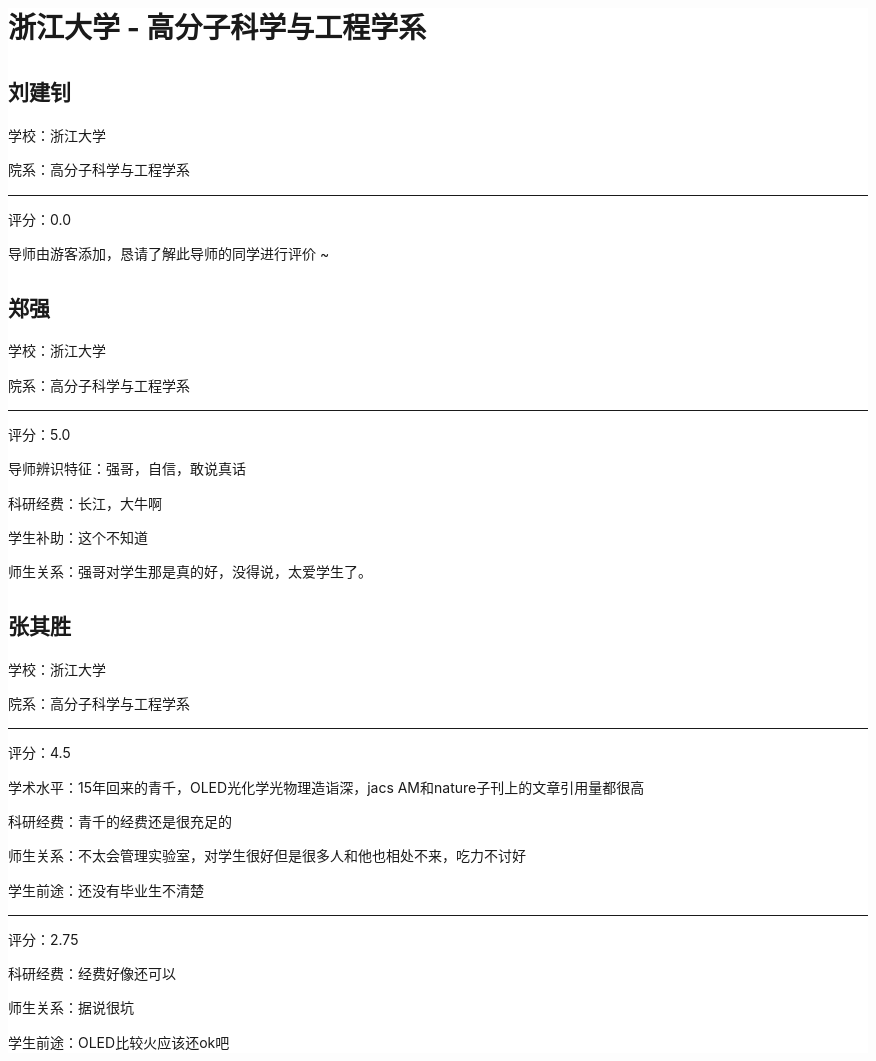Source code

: # 浙江大学 - 高分子科学与工程学系

## 刘建钊

学校：浙江大学

院系：高分子科学与工程学系

* * *

评分：0.0

导师由游客添加，恳请了解此导师的同学进行评价 ~

## 郑强

学校：浙江大学

院系：高分子科学与工程学系

* * *

评分：5.0

导师辨识特征：强哥，自信，敢说真话

科研经费：长江，大牛啊

学生补助：这个不知道

师生关系：强哥对学生那是真的好，没得说，太爱学生了。

## 张其胜

学校：浙江大学

院系：高分子科学与工程学系

* * *

评分：4.5

学术水平：15年回来的青千，OLED光化学光物理造诣深，jacs AM和nature子刊上的文章引用量都很高

科研经费：青千的经费还是很充足的

师生关系：不太会管理实验室，对学生很好但是很多人和他也相处不来，吃力不讨好

学生前途：还没有毕业生不清楚

* * *

评分：2.75

科研经费：经费好像还可以

师生关系：据说很坑

学生前途：OLED比较火应该还ok吧
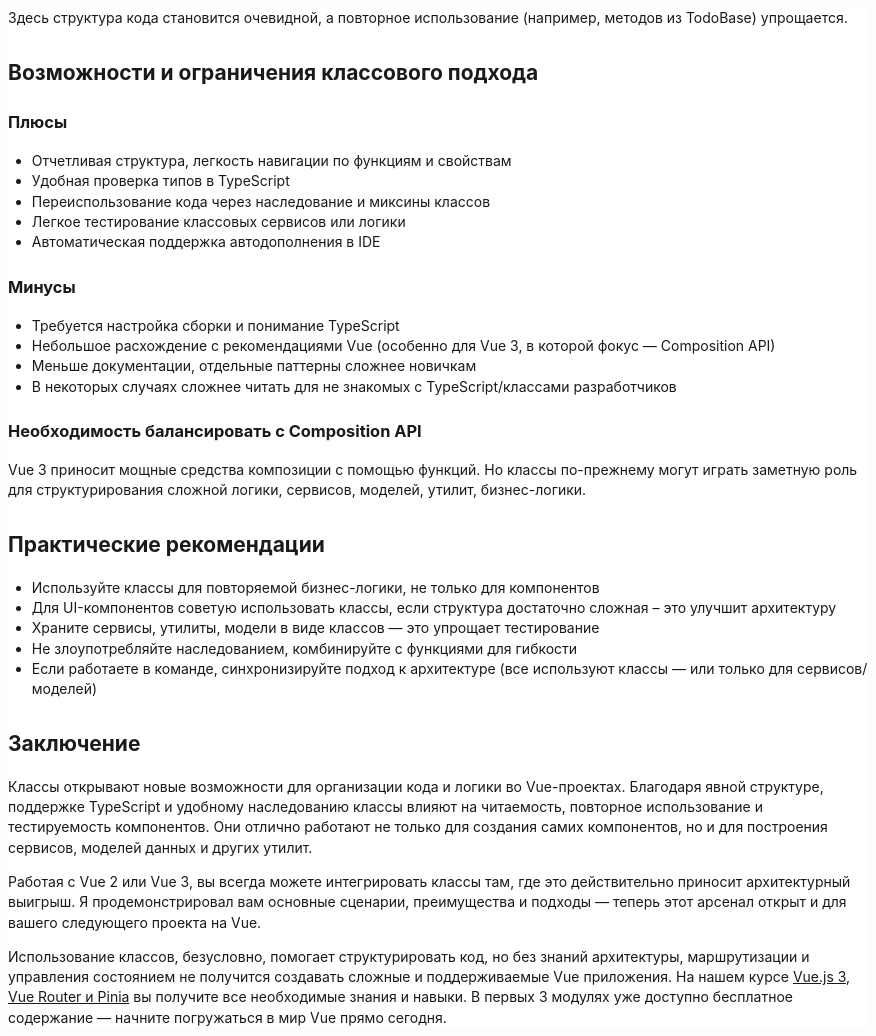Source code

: Здесь структура кода становится очевидной, а повторное использование (например, методов из TodoBase) упрощается.

## Возможности и ограничения классового подхода

### Плюсы

- Отчетливая структура, легкость навигации по функциям и свойствам
- Удобная проверка типов в TypeScript
- Переиспользование кода через наследование и миксины классов
- Легкое тестирование классовых сервисов или логики
- Автоматическая поддержка автодополнения в IDE

### Минусы

- Требуется настройка сборки и понимание TypeScript
- Небольшое расхождение с рекомендациями Vue (особенно для Vue 3, в которой фокус — Composition API)
- Меньше документации, отдельные паттерны сложнее новичкам
- В некоторых случаях сложнее читать для не знакомых с TypeScript/классами разработчиков

### Необходимость балансировать с Composition API

Vue 3 приносит мощные средства композиции с помощью функций. Но классы по-прежнему могут играть заметную роль для структурирования сложной логики, сервисов, моделей, утилит, бизнес-логики.

## Практические рекомендации

- Используйте классы для повторяемой бизнес-логики, не только для компонентов
- Для UI-компонентов советую использовать классы, если структура достаточно сложная – это улучшит архитектуру
- Храните сервисы, утилиты, модели в виде классов — это упрощает тестирование
- Не злоупотребляйте наследованием, комбинируйте с функциями для гибкости
- Если работаете в команде, синхронизируйте подход к архитектуре (все используют классы — или только для сервисов/моделей)

## Заключение

Классы открывают новые возможности для организации кода и логики во Vue-проектах. Благодаря явной структуре, поддержке TypeScript и удобному наследованию классы влияют на читаемость, повторное использование и тестируемость компонентов. Они отлично работают не только для создания самих компонентов, но и для построения сервисов, моделей данных и других утилит.

Работая с Vue 2 или Vue 3, вы всегда можете интегрировать классы там, где это действительно приносит архитектурный выигрыш. Я продемонстрировал вам основные сценарии, преимущества и подходы — теперь этот арсенал открыт и для вашего следующего проекта на Vue.

Использование классов, безусловно, помогает структурировать код, но без знаний архитектуры, маршрутизации и управления состоянием не получится создавать сложные и поддерживаемые Vue приложения. На нашем курсе [Vue.js 3, Vue Router и Pinia](https://purpleschool.ru/course/vuejs?utm_source=knowledgebase&utm_medium=article&utm_campaign=ispolzovanie-klassov-v-vue-dlya-organizacii-koda-i-komponentov) вы получите все необходимые знания и навыки. В первых 3 модулях уже доступно бесплатное содержание — начните погружаться в мир Vue прямо сегодня.
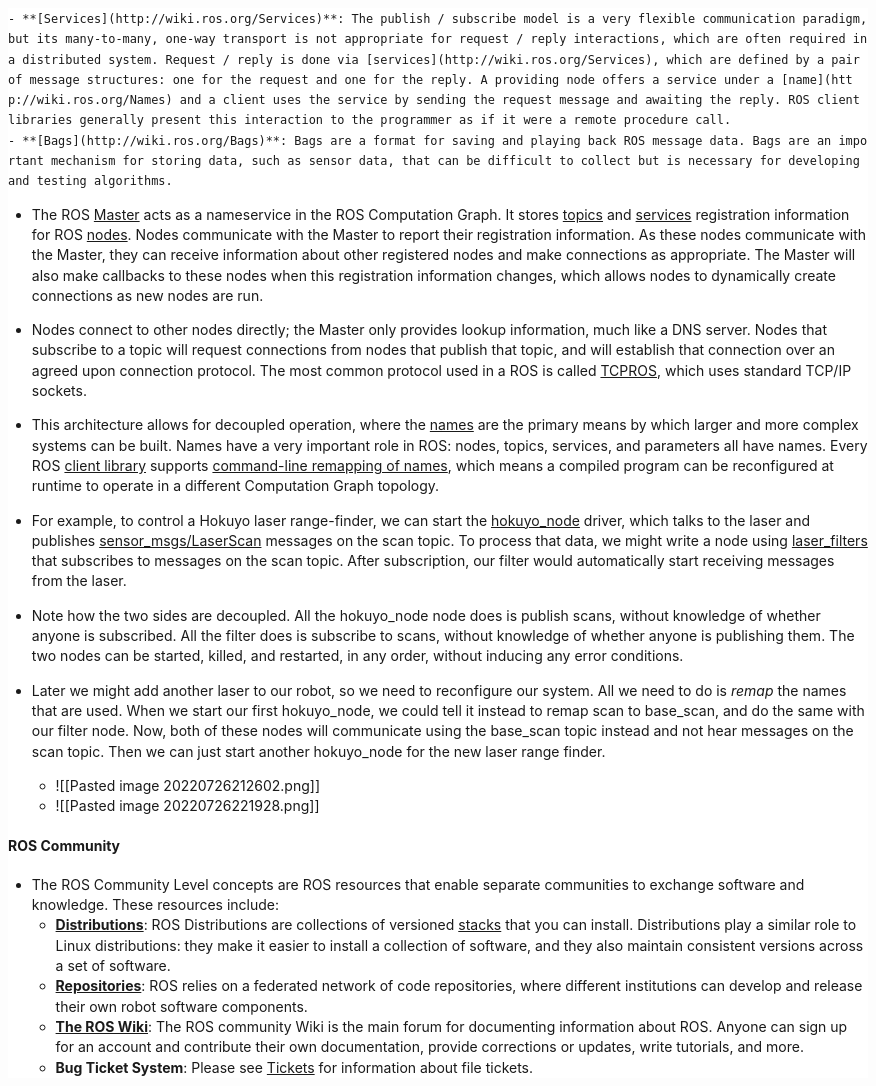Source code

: 	- **[Services](http://wiki.ros.org/Services)**: The publish / subscribe model is a very flexible communication paradigm, but its many-to-many, one-way transport is not appropriate for request / reply interactions, which are often required in a distributed system. Request / reply is done via [services](http://wiki.ros.org/Services), which are defined by a pair of message structures: one for the request and one for the reply. A providing node offers a service under a [name](http://wiki.ros.org/Names) and a client uses the service by sending the request message and awaiting the reply. ROS client libraries generally present this interaction to the programmer as if it were a remote procedure call.	    
	- **[Bags](http://wiki.ros.org/Bags)**: Bags are a format for saving and playing back ROS message data. Bags are an important mechanism for storing data, such as sensor data, that can be difficult to collect but is necessary for developing and testing algorithms.

- The ROS [Master](http://wiki.ros.org/Master) acts as a nameservice in the ROS Computation Graph. It stores [topics](http://wiki.ros.org/Topics) and [services](http://wiki.ros.org/Services) registration information for ROS [nodes](http://wiki.ros.org/Nodes). Nodes communicate with the Master to report their registration information. As these nodes communicate with the Master, they can receive information about other registered nodes and make connections as appropriate. The Master will also make callbacks to these nodes when this registration information changes, which allows nodes to dynamically create connections as new nodes are run.
- Nodes connect to other nodes directly; the Master only provides lookup information, much like a DNS server. Nodes that subscribe to a topic will request connections from nodes that publish that topic, and will establish that connection over an agreed upon connection protocol. The most common protocol used in a ROS is called [TCPROS](http://wiki.ros.org/ROS/TCPROS), which uses standard TCP/IP sockets.
- This architecture allows for decoupled operation, where the [names](http://wiki.ros.org/Names) are the primary means by which larger and more complex systems can be built. Names have a very important role in ROS: nodes, topics, services, and parameters all have names. Every ROS [client library](http://wiki.ros.org/Client%20Libraries) supports [command-line remapping of names](http://wiki.ros.org/Remapping%20Arguments), which means a compiled program can be reconfigured at runtime to operate in a different Computation Graph topology.
- For example, to control a Hokuyo laser range-finder, we can start the [hokuyo_node](http://wiki.ros.org/hokuyo_node) driver, which talks to the laser and publishes [sensor_msgs/LaserScan](http://docs.ros.org/en/api/sensor_msgs/html/msg/LaserScan.html) messages on the scan topic. To process that data, we might write a node using [laser_filters](http://wiki.ros.org/laser_filters) that subscribes to messages on the scan topic. After subscription, our filter would automatically start receiving messages from the laser.
- Note how the two sides are decoupled. All the hokuyo_node node does is publish scans, without knowledge of whether anyone is subscribed. All the filter does is subscribe to scans, without knowledge of whether anyone is publishing them. The two nodes can be started, killed, and restarted, in any order, without inducing any error conditions.
- Later we might add another laser to our robot, so we need to reconfigure our system. All we need to do is _remap_ the names that are used. When we start our first hokuyo_node, we could tell it instead to remap scan to base_scan, and do the same with our filter node. Now, both of these nodes will communicate using the base_scan topic instead and not hear messages on the scan topic. Then we can just start another hokuyo_node for the new laser range finder.

	- ![[Pasted image 20220726212602.png]]
	- ![[Pasted image 20220726221928.png]]

#### ROS Community
- The ROS Community Level concepts are ROS resources that enable separate communities to exchange software and knowledge. These resources include:
	- **[Distributions](http://wiki.ros.org/Distributions)**: ROS Distributions are collections of versioned [stacks](http://wiki.ros.org/Stacks) that you can install. Distributions play a similar role to Linux distributions: they make it easier to install a collection of software, and they also maintain consistent versions across a set of software.
	- **[Repositories](http://wiki.ros.org/Repositories)**: ROS relies on a federated network of code repositories, where different institutions can develop and release their own robot software components.
	- **[The ROS Wiki](http://wiki.ros.org/Documentation)**: The ROS community Wiki is the main forum for documenting information about ROS. Anyone can sign up for an account and contribute their own documentation, provide corrections or updates, write tutorials, and more.
	- **Bug Ticket System**: Please see [Tickets](http://wiki.ros.org/Tickets) for information about file tickets.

Exercise: Where a line in the listing above includes the string "моделей", copy that line.

Exercise output:
Vue 3 приносит мощные средства композиции с помощью функций. Но классы по-прежнему могут играть заметную роль для структурирования сложной логики, сервисов, моделей, утилит, бизнес-логики.
- Если работаете в команде, синхронизируйте подход к архитектуре (все используют классы — или только для сервисов/моделей)
Классы открывают новые возможности для организации кода и логики во Vue-проектах. Благодаря явной структуре, поддержке TypeScript и удобному наследованию классы влияют на читаемость, повторное использование и тестируемость компонентов. Они отлично работают не только для создания самих компонентов, но и для построения сервисов, моделей данных и других утилит.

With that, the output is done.